Could you reproduce every line of the listing below, character for character?

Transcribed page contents

• • •

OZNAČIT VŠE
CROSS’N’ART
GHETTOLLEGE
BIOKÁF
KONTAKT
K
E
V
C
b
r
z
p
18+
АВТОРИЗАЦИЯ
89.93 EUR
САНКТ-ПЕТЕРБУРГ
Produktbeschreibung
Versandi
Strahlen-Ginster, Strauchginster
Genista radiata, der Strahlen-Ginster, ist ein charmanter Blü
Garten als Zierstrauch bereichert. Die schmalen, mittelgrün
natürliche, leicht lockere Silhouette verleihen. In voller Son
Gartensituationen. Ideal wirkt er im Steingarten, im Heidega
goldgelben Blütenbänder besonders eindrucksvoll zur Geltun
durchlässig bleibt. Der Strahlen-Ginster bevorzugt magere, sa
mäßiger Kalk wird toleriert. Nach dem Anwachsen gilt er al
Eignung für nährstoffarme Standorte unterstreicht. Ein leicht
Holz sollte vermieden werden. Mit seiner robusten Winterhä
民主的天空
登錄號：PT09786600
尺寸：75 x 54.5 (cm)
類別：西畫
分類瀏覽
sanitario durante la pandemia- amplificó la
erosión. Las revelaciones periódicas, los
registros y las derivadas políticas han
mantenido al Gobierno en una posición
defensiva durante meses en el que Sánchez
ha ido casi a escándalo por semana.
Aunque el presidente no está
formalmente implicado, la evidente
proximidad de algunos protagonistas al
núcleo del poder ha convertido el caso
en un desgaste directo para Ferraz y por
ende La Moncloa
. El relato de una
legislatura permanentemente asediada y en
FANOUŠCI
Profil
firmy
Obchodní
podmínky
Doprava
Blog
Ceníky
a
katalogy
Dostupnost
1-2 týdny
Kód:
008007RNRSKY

• • •

▶ **Solution to the exercise**
OZNAČIT VŠE
CROSS’N’ART
GHETTOLLEGE
BIOKÁF
KONTAKT
K
E
V
C
b
r
z
p
18+
АВТОРИЗАЦИЯ
89.93 EUR
САНКТ-ПЕТЕРБУРГ
Produktbeschreibung
Versandi
Strahlen-Ginster, Strauchginster
Genista radiata, der Strahlen-Ginster, ist ein charmanter Blü
Garten als Zierstrauch bereichert. Die schmalen, mittelgrün
natürliche, leicht lockere Silhouette verleihen. In voller Son
Gartensituationen. Ideal wirkt er im Steingarten, im Heidega
goldgelben Blütenbänder besonders eindrucksvoll zur Geltun
durchlässig bleibt. Der Strahlen-Ginster bevorzugt magere, sa
mäßiger Kalk wird toleriert. Nach dem Anwachsen gilt er al
Eignung für nährstoffarme Standorte unterstreicht. Ein leicht
Holz sollte vermieden werden. Mit seiner robusten Winterhä
民主的天空
登錄號：PT09786600
尺寸：75 x 54.5 (cm)
類別：西畫
分類瀏覽
sanitario durante la pandemia- amplificó la
erosión. Las revelaciones periódicas, los
registros y las derivadas políticas han
mantenido al Gobierno en una posición
defensiva durante meses en el que Sánchez
ha ido casi a escándalo por semana.
Aunque el presidente no está
formalmente implicado, la evidente
proximidad de algunos protagonistas al
núcleo del poder ha convertido el caso
en un desgaste directo para Ferraz y por
ende La Moncloa
. El relato de una
legislatura permanentemente asediada y en
FANOUŠCI
Profil
firmy
Obchodní
podmínky
Doprava
Blog
Ceníky
a
katalogy
Dostupnost
1-2 týdny
Kód:
008007RNRSKY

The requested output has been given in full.